Are you ready to start thinking about accessibility in your design process? Below you will find our top 10 Web Content Accessibility Guidelines (WCAG) requirements.
Note, this is not a comprehensive list of the requirements. This is a list of things we think are a good place to start, and help to not only make your site more accessible, but also more user friendly in general. Want to read more about accessibility? Read my posts on Inclusive Design and Accessible Design.
The First Principle of Accessibility: Perceivable
Information and user interface components must be presentable to users in ways they can perceive.
1. Provide text alternatives
All non-text content has a text alternative available to all users.
1.1.1 Non-text Content — Level A
For accessibility purposes this will mean people who use screen readers or who are deaf can access your content. But think about someone on the bus who doesn’t have their headphones and they find a video they want to watch on their phone. If the video has subtitles they can still watch the video without bothering everyone else on the bus.
Providing alt tags for images, subtitles for videos, or tables with data for charts.
2. Color alternatives
Color is not the only way your designs convey information, indicate an action, prompt a response, or distinguish a visual element.
1.4.1 Use of Color — Level A
This will make your content accessible to color blind users, people who rely on screen readers, or people who have night shift turned on. It also means your designs will be easier to understand for everyone else.
Form fields in error state that are highlighted in red have accompanying text stating the error. A pie chart uses labels with lines connecting each label to its section.
3. Adequate color contrast
The colors of text and the background of text have a contrast ratio of at least 4.5:1.
1.4.3 Contrast (Minimum) — Level AA
If your contrast is too low it will be hard for people with impaired vision to read. Remember, impaired vision can be caused by a lot of things, including old age, being far away from the screen, forgetting your glasses/contacts at home, etc.
You can use this tool to check the contrast between your text and background.
4. No images of text
When technically feasible, do not have text in images.
1.4.5 Images of Text — Level AA
This will make it easier for people who use a screen reader, but it also allows people to copy and paste the text and the text will resize if the browser is zoomed in or out.
Instead of an image file for a button, use CSS and HTML for color and text.
The Second Principle of Accessibility: Operable
User interface components and navigation must be operable.
5. Keyboard access
All functionality and interactions can be performed with just a keyboard (no mouse required). If you can move to a component of the page using a keyboard, then you should be able to move away from that component using only a keyboard.
2.1.1 Keyboard — Level A & 2.1.2 No Keyboard Trap — Level A
A lot of disabilities can make it hard/impossible for people to use a mouse (including a broken arm or sprained wrist), so for them, using a keyboard is the only way to navigate your page.
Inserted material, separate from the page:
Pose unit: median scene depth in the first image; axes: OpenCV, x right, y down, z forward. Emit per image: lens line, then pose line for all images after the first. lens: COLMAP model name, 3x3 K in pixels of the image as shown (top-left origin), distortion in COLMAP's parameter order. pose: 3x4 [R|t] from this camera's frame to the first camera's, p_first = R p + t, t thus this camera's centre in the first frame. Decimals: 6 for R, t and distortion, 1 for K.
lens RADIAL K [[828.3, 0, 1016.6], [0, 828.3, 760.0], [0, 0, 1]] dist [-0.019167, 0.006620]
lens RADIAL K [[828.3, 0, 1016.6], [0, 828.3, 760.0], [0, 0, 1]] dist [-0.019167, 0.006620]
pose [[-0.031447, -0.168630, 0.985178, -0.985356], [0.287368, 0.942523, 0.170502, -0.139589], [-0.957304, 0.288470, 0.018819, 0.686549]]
It can also be handy in case your mouse batteries die!
An application that uses drag and drop also supports “cut” and “paste” or form controls to move objects. If you tab into an app or modal, there should be a clear way to get back to the main experience from the keyboard.
6. Control moving elements
For moving, blinking, scrolling, or auto-updating information,
there are controls that allow the user to pause, stop, hide or control the content.
2.2.2 Pause, Stop, Hide — Level A
Some people need more time than others to process information. Also, don’t you hate it when a site has auto-playing music or videos and you can’t turn it off?!
A stock ticker has “pause” and “restart” buttons, an animation runs in the upper portion of the page but has a “freeze animation” button near the bottom of the animation.
7. Descriptive titles
Web pages should have titles that explain the subject of the page, make sense out of context, and are as short as possible.
2.4.2 Page Titled — Level A
This makes it easier for people using screen readers to know where they are and if the page they are on is where they want to be.
Instead of using a generic page title, such as, “Blog post,” use a descriptive title related to the content – “Accessibility Checklist.”
8. Descriptive links
Button labels and link copy, including copy around the link, should let users know what happens when clicked.
2.4.4 Link Purpose (In Context) — Level A
Sometimes screen readers read links and buttons out of context. This helps those users (and everyone else) understand what’s going on. You don’t want people guessing what happens if they click (because they probably won’t).
Instead of a button labeled “next” it says “continue to checkout”
9. Descriptive headings
Headings and labels describe the topic or purpose of the content or component.
2.4.6 Headings and Labels — Level AA
This is particularly useful for people who process information slower or have limited short term memory. But it’s also useful for all users! People generally don’t read, they scan content, and this will make your content much more scannable.
Form fields are consistently labeled describing what the user should enter in the field, sections of a web page should be formatted as a header and let the user know what they will find in each section.
The Third Principle of Accessibility: Understandable
Information and the operation of user interface must be understandable.
10. Consistent navigation
Navigational components should appear in the same order and in the same place on all pages.
3.2.3 Consistent Navigation — Level AA
If the navigation is changed from page to page, it is disruptive and adds to the cognitive load of all your users. Some people with cognitive disabilities will have a much harder time adjusting, making the site hard to impossible to navigate.
If there is a search icon in the upper right corner of the navigation on the home page, it should be there on all pages in the site.